Material for this task:
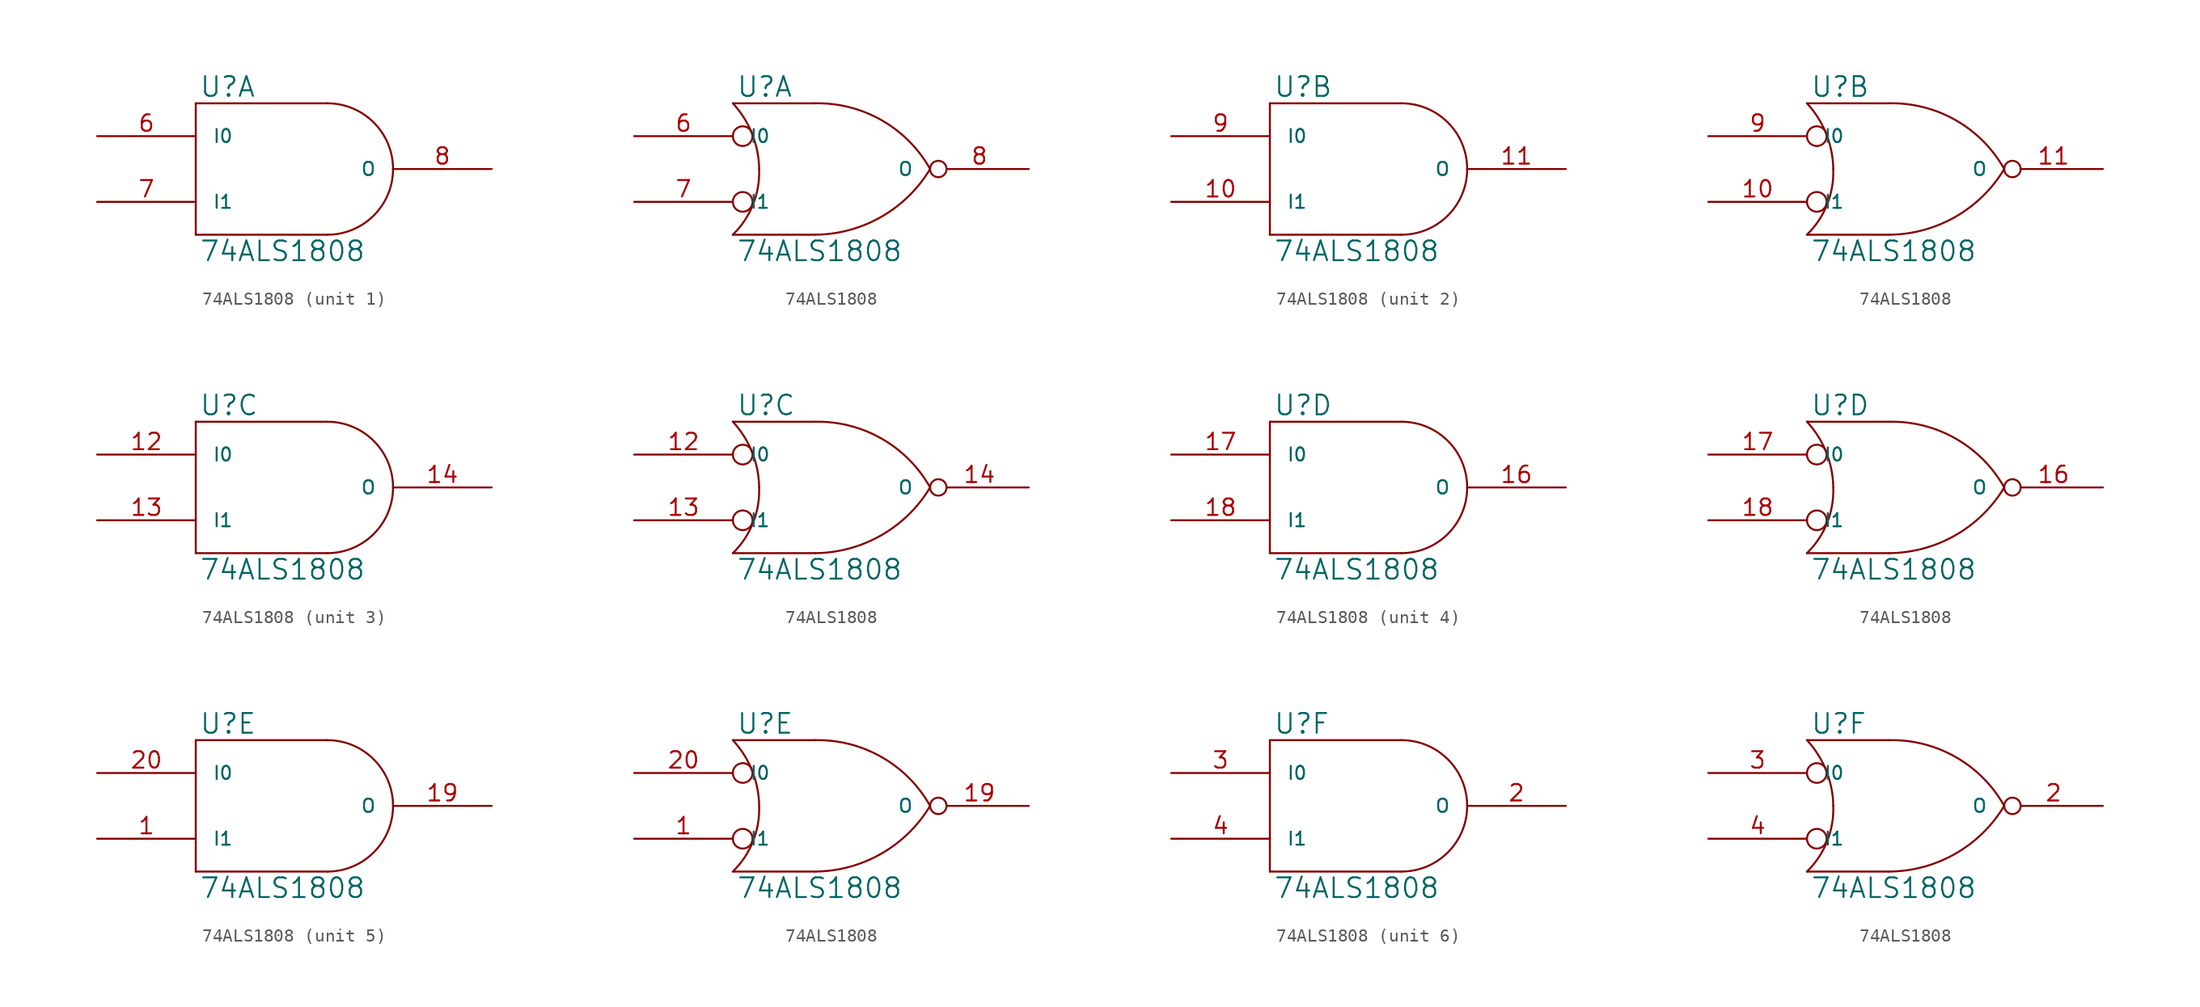
<source format=kicad_sym>
(kicad_symbol_lib
  (version 20231120)
  (generator "kicad_symbol_editor")
  (generator_version "8.0")
  (symbol "74ALS1808"
    (pin_names
      (offset 1.27))
    (property "Reference" "U"
      (at 0.254 0.381 0)
      (effects (font (size 1.524 1.524)) (justify left bottom)))
    (property "Value" "74ALS1808"
      (at 0.254 -10.541 0)
      (effects (font (size 1.524 1.524)) (justify left top)))
    (symbol "74ALS1808_0_1"
      (polyline (pts (xy 0 -10.16) (xy 10.16 -10.16)) (stroke (width 0) (type solid)) (fill (type none)))
      (polyline (pts (xy 0 0) (xy 0 -10.16)) (stroke (width 0) (type solid)) (fill (type none)))
      (polyline (pts (xy 10.16 0) (xy 0 0)) (stroke (width 0) (type solid)) (fill (type none)))
      (arc (start 10.16 -10.16) (mid 13.7521 -8.6721) (end 15.24 -5.08) (stroke (width 0) (type solid)) (fill (type none)))
      (arc (start 15.24 -5.08) (mid 13.7521 -1.4879) (end 10.16 0) (stroke (width 0) (type solid)) (fill (type none))))
    (symbol "74ALS1808_0_2"
      (arc (start 0 -10.16) (mid 1.5573 -7.8293) (end 2.032 -5.08) (stroke (width 0) (type solid)) (fill (type none)))
      (polyline (pts (xy 6.35 -10.16) (xy 0 -10.16)) (stroke (width 0) (type solid)) (fill (type none)))
      (polyline (pts (xy 6.35 0) (xy 0 0)) (stroke (width 0) (type solid)) (fill (type none)))
      (circle (center 0.762 -7.62) (radius 0.762) (stroke (width 0) (type solid)) (fill (type none)))
      (circle (center 0.762 -2.54) (radius 0.762) (stroke (width 0) (type solid)) (fill (type none)))
      (arc (start 2.032 -5.08) (mid 1.4906 -2.3584) (end 0 0) (stroke (width 0) (type solid)) (fill (type none)))
      (arc (start 6.35 -10.16) (mid 11.4496 -8.7875) (end 15.24 -5.08) (stroke (width 0) (type solid)) (fill (type none)))
      (arc (start 15.24 -5.08) (mid 11.4893 -1.3041) (end 6.35 0) (stroke (width 0) (type solid)) (fill (type none))))
    (symbol "74ALS1808_1_1"
      (pin power_in line (at 0 -10.16 90) (length 0) hide (name "GND" (effects (font (size 1.016 1.016)))) (number "15" (effects (font (size 1.27 1.27)))))
      (pin power_in line (at 0 0 270) (length 0) hide (name "VCC" (effects (font (size 1.016 1.016)))) (number "5" (effects (font (size 1.27 1.27)))))
      (pin input line (at -7.62 -2.54 0) (length 7.62) (name "I0" (effects (font (size 1.016 1.016)))) (number "6" (effects (font (size 1.27 1.27)))))
      (pin input line (at -7.62 -7.62 0) (length 7.62) (name "I1" (effects (font (size 1.016 1.016)))) (number "7" (effects (font (size 1.27 1.27)))))
      (pin output line (at 22.86 -5.08 180) (length 7.62) (name "O" (effects (font (size 1.016 1.016)))) (number "8" (effects (font (size 1.27 1.27))))))
    (symbol "74ALS1808_1_2"
      (pin power_in line (at 0 -10.16 90) (length 0) hide (name "GND" (effects (font (size 1.016 1.016)))) (number "15" (effects (font (size 1.27 1.27)))))
      (pin power_in line (at 0 0 270) (length 0) hide (name "VCC" (effects (font (size 1.016 1.016)))) (number "5" (effects (font (size 1.27 1.27)))))
      (pin input line (at -7.62 -2.54 0) (length 7.62) (name "I0" (effects (font (size 1.016 1.016)))) (number "6" (effects (font (size 1.27 1.27)))))
      (pin input line (at -7.62 -7.62 0) (length 7.62) (name "I1" (effects (font (size 1.016 1.016)))) (number "7" (effects (font (size 1.27 1.27)))))
      (pin output inverted (at 22.86 -5.08 180) (length 7.62) (name "O" (effects (font (size 1.016 1.016)))) (number "8" (effects (font (size 1.27 1.27))))))
    (symbol "74ALS1808_2_1"
      (pin input line (at -7.62 -7.62 0) (length 7.62) (name "I1" (effects (font (size 1.016 1.016)))) (number "10" (effects (font (size 1.27 1.27)))))
      (pin output line (at 22.86 -5.08 180) (length 7.62) (name "O" (effects (font (size 1.016 1.016)))) (number "11" (effects (font (size 1.27 1.27)))))
      (pin power_in line (at 0 -10.16 90) (length 0) hide (name "GND" (effects (font (size 1.016 1.016)))) (number "15" (effects (font (size 1.27 1.27)))))
      (pin power_in line (at 0 0 270) (length 0) hide (name "VCC" (effects (font (size 1.016 1.016)))) (number "5" (effects (font (size 1.27 1.27)))))
      (pin input line (at -7.62 -2.54 0) (length 7.62) (name "I0" (effects (font (size 1.016 1.016)))) (number "9" (effects (font (size 1.27 1.27))))))
    (symbol "74ALS1808_2_2"
      (pin input line (at -7.62 -7.62 0) (length 7.62) (name "I1" (effects (font (size 1.016 1.016)))) (number "10" (effects (font (size 1.27 1.27)))))
      (pin output inverted (at 22.86 -5.08 180) (length 7.62) (name "O" (effects (font (size 1.016 1.016)))) (number "11" (effects (font (size 1.27 1.27)))))
      (pin power_in line (at 0 -10.16 90) (length 0) hide (name "GND" (effects (font (size 1.016 1.016)))) (number "15" (effects (font (size 1.27 1.27)))))
      (pin power_in line (at 0 0 270) (length 0) hide (name "VCC" (effects (font (size 1.016 1.016)))) (number "5" (effects (font (size 1.27 1.27)))))
      (pin input line (at -7.62 -2.54 0) (length 7.62) (name "I0" (effects (font (size 1.016 1.016)))) (number "9" (effects (font (size 1.27 1.27))))))
    (symbol "74ALS1808_3_1"
      (pin input line (at -7.62 -2.54 0) (length 7.62) (name "I0" (effects (font (size 1.016 1.016)))) (number "12" (effects (font (size 1.27 1.27)))))
      (pin input line (at -7.62 -7.62 0) (length 7.62) (name "I1" (effects (font (size 1.016 1.016)))) (number "13" (effects (font (size 1.27 1.27)))))
      (pin output line (at 22.86 -5.08 180) (length 7.62) (name "O" (effects (font (size 1.016 1.016)))) (number "14" (effects (font (size 1.27 1.27)))))
      (pin power_in line (at 0 -10.16 90) (length 0) hide (name "GND" (effects (font (size 1.016 1.016)))) (number "15" (effects (font (size 1.27 1.27)))))
      (pin power_in line (at 0 0 270) (length 0) hide (name "VCC" (effects (font (size 1.016 1.016)))) (number "5" (effects (font (size 1.27 1.27))))))
    (symbol "74ALS1808_3_2"
      (pin input line (at -7.62 -2.54 0) (length 7.62) (name "I0" (effects (font (size 1.016 1.016)))) (number "12" (effects (font (size 1.27 1.27)))))
      (pin input line (at -7.62 -7.62 0) (length 7.62) (name "I1" (effects (font (size 1.016 1.016)))) (number "13" (effects (font (size 1.27 1.27)))))
      (pin output inverted (at 22.86 -5.08 180) (length 7.62) (name "O" (effects (font (size 1.016 1.016)))) (number "14" (effects (font (size 1.27 1.27)))))
      (pin power_in line (at 0 -10.16 90) (length 0) hide (name "GND" (effects (font (size 1.016 1.016)))) (number "15" (effects (font (size 1.27 1.27)))))
      (pin power_in line (at 0 0 270) (length 0) hide (name "VCC" (effects (font (size 1.016 1.016)))) (number "5" (effects (font (size 1.27 1.27))))))
    (symbol "74ALS1808_4_1"
      (pin power_in line (at 0 -10.16 90) (length 0) hide (name "GND" (effects (font (size 1.016 1.016)))) (number "15" (effects (font (size 1.27 1.27)))))
      (pin output line (at 22.86 -5.08 180) (length 7.62) (name "O" (effects (font (size 1.016 1.016)))) (number "16" (effects (font (size 1.27 1.27)))))
      (pin input line (at -7.62 -2.54 0) (length 7.62) (name "I0" (effects (font (size 1.016 1.016)))) (number "17" (effects (font (size 1.27 1.27)))))
      (pin input line (at -7.62 -7.62 0) (length 7.62) (name "I1" (effects (font (size 1.016 1.016)))) (number "18" (effects (font (size 1.27 1.27)))))
      (pin power_in line (at 0 0 270) (length 0) hide (name "VCC" (effects (font (size 1.016 1.016)))) (number "5" (effects (font (size 1.27 1.27))))))
    (symbol "74ALS1808_4_2"
      (pin power_in line (at 0 -10.16 90) (length 0) hide (name "GND" (effects (font (size 1.016 1.016)))) (number "15" (effects (font (size 1.27 1.27)))))
      (pin output inverted (at 22.86 -5.08 180) (length 7.62) (name "O" (effects (font (size 1.016 1.016)))) (number "16" (effects (font (size 1.27 1.27)))))
      (pin input line (at -7.62 -2.54 0) (length 7.62) (name "I0" (effects (font (size 1.016 1.016)))) (number "17" (effects (font (size 1.27 1.27)))))
      (pin input line (at -7.62 -7.62 0) (length 7.62) (name "I1" (effects (font (size 1.016 1.016)))) (number "18" (effects (font (size 1.27 1.27)))))
      (pin power_in line (at 0 0 270) (length 0) hide (name "VCC" (effects (font (size 1.016 1.016)))) (number "5" (effects (font (size 1.27 1.27))))))
    (symbol "74ALS1808_5_1"
      (pin input line (at -7.62 -7.62 0) (length 7.62) (name "I1" (effects (font (size 1.016 1.016)))) (number "1" (effects (font (size 1.27 1.27)))))
      (pin power_in line (at 0 -10.16 90) (length 0) hide (name "GND" (effects (font (size 1.016 1.016)))) (number "15" (effects (font (size 1.27 1.27)))))
      (pin output line (at 22.86 -5.08 180) (length 7.62) (name "O" (effects (font (size 1.016 1.016)))) (number "19" (effects (font (size 1.27 1.27)))))
      (pin input line (at -7.62 -2.54 0) (length 7.62) (name "I0" (effects (font (size 1.016 1.016)))) (number "20" (effects (font (size 1.27 1.27)))))
      (pin power_in line (at 0 0 270) (length 0) hide (name "VCC" (effects (font (size 1.016 1.016)))) (number "5" (effects (font (size 1.27 1.27))))))
    (symbol "74ALS1808_5_2"
      (pin input line (at -7.62 -7.62 0) (length 7.62) (name "I1" (effects (font (size 1.016 1.016)))) (number "1" (effects (font (size 1.27 1.27)))))
      (pin power_in line (at 0 -10.16 90) (length 0) hide (name "GND" (effects (font (size 1.016 1.016)))) (number "15" (effects (font (size 1.27 1.27)))))
      (pin output inverted (at 22.86 -5.08 180) (length 7.62) (name "O" (effects (font (size 1.016 1.016)))) (number "19" (effects (font (size 1.27 1.27)))))
      (pin input line (at -7.62 -2.54 0) (length 7.62) (name "I0" (effects (font (size 1.016 1.016)))) (number "20" (effects (font (size 1.27 1.27)))))
      (pin power_in line (at 0 0 270) (length 0) hide (name "VCC" (effects (font (size 1.016 1.016)))) (number "5" (effects (font (size 1.27 1.27))))))
    (symbol "74ALS1808_6_1"
      (pin power_in line (at 0 -10.16 90) (length 0) hide (name "GND" (effects (font (size 1.016 1.016)))) (number "15" (effects (font (size 1.27 1.27)))))
      (pin output line (at 22.86 -5.08 180) (length 7.62) (name "O" (effects (font (size 1.016 1.016)))) (number "2" (effects (font (size 1.27 1.27)))))
      (pin input line (at -7.62 -2.54 0) (length 7.62) (name "I0" (effects (font (size 1.016 1.016)))) (number "3" (effects (font (size 1.27 1.27)))))
      (pin input line (at -7.62 -7.62 0) (length 7.62) (name "I1" (effects (font (size 1.016 1.016)))) (number "4" (effects (font (size 1.27 1.27)))))
      (pin power_in line (at 0 0 270) (length 0) hide (name "VCC" (effects (font (size 1.016 1.016)))) (number "5" (effects (font (size 1.27 1.27))))))
    (symbol "74ALS1808_6_2"
      (pin power_in line (at 0 -10.16 90) (length 0) hide (name "GND" (effects (font (size 1.016 1.016)))) (number "15" (effects (font (size 1.27 1.27)))))
      (pin output inverted (at 22.86 -5.08 180) (length 7.62) (name "O" (effects (font (size 1.016 1.016)))) (number "2" (effects (font (size 1.27 1.27)))))
      (pin input line (at -7.62 -2.54 0) (length 7.62) (name "I0" (effects (font (size 1.016 1.016)))) (number "3" (effects (font (size 1.27 1.27)))))
      (pin input line (at -7.62 -7.62 0) (length 7.62) (name "I1" (effects (font (size 1.016 1.016)))) (number "4" (effects (font (size 1.27 1.27)))))
      (pin power_in line (at 0 0 270) (length 0) hide (name "VCC" (effects (font (size 1.016 1.016)))) (number "5" (effects (font (size 1.27 1.27))))))))
</source>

Assigned task: Every line of the listing that holds the word "center" is to be found and copied.

Task response:
      (circle (center 0.762 -7.62) (radius 0.762) (stroke (width 0) (type solid)) (fill (type none)))
      (circle (center 0.762 -2.54) (radius 0.762) (stroke (width 0) (type solid)) (fill (type none)))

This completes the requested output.